Me paré. Agarré suavemente la silla y la ordené con cuidado. Cuando iba a caminar hasta él para hacerlo callar, dejó de tocar. No es que hubiera adivinado lo que estaba apunto de sucederle ni tampoco que me había cogido miedo. Sino que su madre había aparecido y le había gritado.
– ¡Deja ese piano, Alejandro! ¿No te das cuenta que molestas al señor?- mientras lo agarraba se volteó y me dijo-. Dios mío, desde que entró a la escuela de música me tiene la vida echa un trapo.
Yo apenas acerté a coger un libro del estante y a abrirlo. Ella lo obligó a ofrecerme disculpas y a decirme todas esas tonterías de que no lo volvería a hacer más. Respiré con tranquilidad cuando al fin salieron y a la vez con tristeza. Arrastré la silla y volví a sentarme y pensé en lo agradable que puede resultar la tristeza para un hombre en determinadas circunstancias. Verdaderamente no pensé demasiado en el asunto porque al poco rato volvió. Cruzó sus manos regordetas, me dijo señor, se inclinó haciendo una reverencia y entonces lo miré con más calma. Siete años. Estaba seguro. Suéter blanco, pantalón mezclilla, gorra mezclilla con la visera hacia atrás. Zapatos deportivos.
Me miró, meneó la cabeza. Metió los ojos en el libro que yo tenía en la mano y perdió el interés. Dijo que en la casa le habían comprado tres libros y que ya sabía dibujar el sol. Casi redondo, dijo.
Me miró a los ojos como tratando de entender por qué me empeñaba en hojear un libro que no me detenía a mirar. Se aburrió, dijo no sé qué sobre un permiso y se sentó al piano y otra vez empezó a golpear las teclas con fuerza. Sólo una vez se volvió y dijo que su madre estaba «pallá» y en mi mente yo también dije «pallá».
No se preocupó por nada más en el mundo. Iba a ser bueno. Al menos se entregaba al instrumento con devoción. Era una lástima pero ya no había remedio.
Me levanté y volví a poner la silla en orden. Guardé el libro en su sitio, cuidando de que no sobresaliera, ni que delatara que alguien lo había estado usando, la portada era azul celeste con letras blancas. Caminé despacio, casi en puntillas. No quería estropearle su actuación. Hice un esfuerzo por sostener toda la alegría y la paz que sentía por dentro.
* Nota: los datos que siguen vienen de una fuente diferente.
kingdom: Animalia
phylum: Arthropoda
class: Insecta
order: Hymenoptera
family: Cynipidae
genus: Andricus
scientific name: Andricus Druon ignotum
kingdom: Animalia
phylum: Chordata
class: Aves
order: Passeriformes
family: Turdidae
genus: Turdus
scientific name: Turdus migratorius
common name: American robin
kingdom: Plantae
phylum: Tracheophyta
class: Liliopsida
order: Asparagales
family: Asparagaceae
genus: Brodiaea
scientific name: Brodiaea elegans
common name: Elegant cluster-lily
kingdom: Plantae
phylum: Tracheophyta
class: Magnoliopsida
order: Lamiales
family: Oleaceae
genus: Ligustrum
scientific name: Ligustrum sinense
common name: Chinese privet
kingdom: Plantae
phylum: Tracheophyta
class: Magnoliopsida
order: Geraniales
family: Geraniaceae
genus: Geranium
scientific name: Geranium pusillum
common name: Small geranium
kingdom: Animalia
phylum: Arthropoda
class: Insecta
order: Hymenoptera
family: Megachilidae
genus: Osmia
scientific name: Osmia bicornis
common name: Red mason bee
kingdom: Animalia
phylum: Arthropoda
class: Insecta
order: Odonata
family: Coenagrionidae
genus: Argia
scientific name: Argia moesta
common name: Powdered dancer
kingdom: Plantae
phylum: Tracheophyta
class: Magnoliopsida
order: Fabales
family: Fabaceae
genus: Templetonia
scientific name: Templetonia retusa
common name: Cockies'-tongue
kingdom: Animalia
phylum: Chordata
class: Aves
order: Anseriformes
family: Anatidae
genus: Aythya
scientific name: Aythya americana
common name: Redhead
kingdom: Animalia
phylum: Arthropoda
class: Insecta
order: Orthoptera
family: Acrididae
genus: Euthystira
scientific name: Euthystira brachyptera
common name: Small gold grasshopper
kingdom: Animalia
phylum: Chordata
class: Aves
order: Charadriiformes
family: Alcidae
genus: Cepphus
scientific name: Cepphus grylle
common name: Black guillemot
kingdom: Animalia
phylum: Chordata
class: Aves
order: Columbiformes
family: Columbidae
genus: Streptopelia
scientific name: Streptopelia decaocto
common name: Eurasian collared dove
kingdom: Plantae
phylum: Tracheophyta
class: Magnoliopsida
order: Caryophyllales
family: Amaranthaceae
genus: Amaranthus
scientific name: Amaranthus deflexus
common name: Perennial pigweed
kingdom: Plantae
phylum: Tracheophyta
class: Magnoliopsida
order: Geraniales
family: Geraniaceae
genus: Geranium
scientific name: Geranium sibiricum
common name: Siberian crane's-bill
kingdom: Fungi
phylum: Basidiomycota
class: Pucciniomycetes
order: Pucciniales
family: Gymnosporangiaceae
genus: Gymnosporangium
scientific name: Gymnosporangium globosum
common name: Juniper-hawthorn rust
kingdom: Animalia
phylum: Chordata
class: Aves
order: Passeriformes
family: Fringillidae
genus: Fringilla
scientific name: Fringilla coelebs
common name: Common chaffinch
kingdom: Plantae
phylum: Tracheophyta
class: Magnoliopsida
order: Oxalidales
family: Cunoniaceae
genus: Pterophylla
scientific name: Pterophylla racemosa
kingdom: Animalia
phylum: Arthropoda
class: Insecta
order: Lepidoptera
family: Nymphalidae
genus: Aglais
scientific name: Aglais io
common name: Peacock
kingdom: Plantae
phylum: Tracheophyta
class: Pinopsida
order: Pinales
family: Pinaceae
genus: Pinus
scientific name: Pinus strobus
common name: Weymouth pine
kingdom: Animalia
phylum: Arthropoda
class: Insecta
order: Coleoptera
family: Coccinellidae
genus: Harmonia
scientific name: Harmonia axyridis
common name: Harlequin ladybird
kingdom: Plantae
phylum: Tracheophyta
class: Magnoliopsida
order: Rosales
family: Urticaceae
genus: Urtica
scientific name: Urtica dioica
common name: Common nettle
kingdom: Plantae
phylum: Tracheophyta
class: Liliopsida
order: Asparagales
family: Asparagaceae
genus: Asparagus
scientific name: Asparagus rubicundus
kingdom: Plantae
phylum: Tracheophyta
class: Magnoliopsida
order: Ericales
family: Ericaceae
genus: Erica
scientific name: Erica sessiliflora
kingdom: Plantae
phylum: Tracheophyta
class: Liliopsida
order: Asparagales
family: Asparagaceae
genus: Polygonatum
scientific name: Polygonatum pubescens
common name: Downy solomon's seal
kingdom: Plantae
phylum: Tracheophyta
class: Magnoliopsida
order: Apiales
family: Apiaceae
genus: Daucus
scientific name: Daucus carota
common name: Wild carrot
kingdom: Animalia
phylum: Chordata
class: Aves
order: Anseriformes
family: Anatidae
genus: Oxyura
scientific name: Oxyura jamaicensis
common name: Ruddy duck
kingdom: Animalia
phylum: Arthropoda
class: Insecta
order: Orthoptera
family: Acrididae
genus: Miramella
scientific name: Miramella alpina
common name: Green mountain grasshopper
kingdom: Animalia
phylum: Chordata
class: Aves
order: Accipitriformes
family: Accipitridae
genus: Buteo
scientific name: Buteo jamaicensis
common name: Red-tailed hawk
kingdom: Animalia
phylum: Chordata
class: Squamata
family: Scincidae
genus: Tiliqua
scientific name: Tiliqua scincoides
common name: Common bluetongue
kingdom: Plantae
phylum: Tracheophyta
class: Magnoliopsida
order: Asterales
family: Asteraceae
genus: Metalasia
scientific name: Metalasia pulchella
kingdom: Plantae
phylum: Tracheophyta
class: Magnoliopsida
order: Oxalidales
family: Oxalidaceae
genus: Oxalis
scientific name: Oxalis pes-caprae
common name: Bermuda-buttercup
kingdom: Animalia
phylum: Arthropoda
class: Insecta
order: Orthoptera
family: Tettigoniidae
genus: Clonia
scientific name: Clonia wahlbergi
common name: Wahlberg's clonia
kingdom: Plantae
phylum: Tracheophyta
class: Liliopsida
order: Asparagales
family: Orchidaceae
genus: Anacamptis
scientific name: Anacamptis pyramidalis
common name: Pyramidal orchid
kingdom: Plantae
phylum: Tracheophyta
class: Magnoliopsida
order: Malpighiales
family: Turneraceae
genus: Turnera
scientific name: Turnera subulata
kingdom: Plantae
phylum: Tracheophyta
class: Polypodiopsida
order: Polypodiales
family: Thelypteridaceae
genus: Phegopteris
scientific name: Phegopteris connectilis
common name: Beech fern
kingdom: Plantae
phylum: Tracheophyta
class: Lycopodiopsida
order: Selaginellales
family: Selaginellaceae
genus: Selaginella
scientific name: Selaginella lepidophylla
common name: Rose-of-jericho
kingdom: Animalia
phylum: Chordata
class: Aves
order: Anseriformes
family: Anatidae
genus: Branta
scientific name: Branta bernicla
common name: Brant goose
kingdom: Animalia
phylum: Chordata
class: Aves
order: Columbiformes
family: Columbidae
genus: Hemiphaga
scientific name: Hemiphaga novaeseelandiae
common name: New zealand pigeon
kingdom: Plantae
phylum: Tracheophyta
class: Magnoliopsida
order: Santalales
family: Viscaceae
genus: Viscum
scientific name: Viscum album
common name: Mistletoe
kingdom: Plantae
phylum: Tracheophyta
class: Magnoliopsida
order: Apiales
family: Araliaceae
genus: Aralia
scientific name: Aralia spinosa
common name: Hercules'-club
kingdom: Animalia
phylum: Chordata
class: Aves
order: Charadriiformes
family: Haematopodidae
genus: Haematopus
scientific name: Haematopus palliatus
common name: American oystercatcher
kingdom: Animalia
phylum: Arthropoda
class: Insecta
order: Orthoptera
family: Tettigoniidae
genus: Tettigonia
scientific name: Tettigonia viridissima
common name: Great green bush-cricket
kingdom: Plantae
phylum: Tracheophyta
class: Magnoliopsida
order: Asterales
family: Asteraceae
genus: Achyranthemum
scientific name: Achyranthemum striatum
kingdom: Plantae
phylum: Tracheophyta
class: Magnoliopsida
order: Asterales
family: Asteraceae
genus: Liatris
Él seguía arrimado al piano como todo un consagrado. Me había olvidado por completo.
II
Después fui a la oficina y le dije al director que aún no sabía si por fin iría pero que antes del almuerzo le daría una respuesta. Y era verdad. Ya estaba en condiciones de tomar una decisión como aquella. Me sentía el hombre más libre de la tierra.
Por una vez que representara a la empresa en un evento no se iba a acabar el mundo.
Un relato inquietante y, sin duda interesante, pero no acabo de entender el final.
Saludos y suerte.
Muy bueno. Pero creo que sobra el último párrafo tanto de la primera como de la segunda parte. Saludos, y suerte.
El instinto llama a la puerta y, más tarde o más temprano, nos vemos obligados a abrila. Con todas sus consecuencias. Mucha suerte.
Honestamente, yo no entendí ni jota, lo cual no quiere decir que el relato no tenga su valor, sin duda lo tiene, pero ni le entendí ni me gustó.
Básicamente estoy de acuerdo con los comentarios anteriores. El relato tiene aspectos muy buenos y no carece de posibilidades narrativas, pero creo que el final decepciona un poco por cuanto quedan demasiadas cosas en el aire: tal vez uno espera que suceda algo más.
En cualquier caso me pareció bien escrito y me gustó.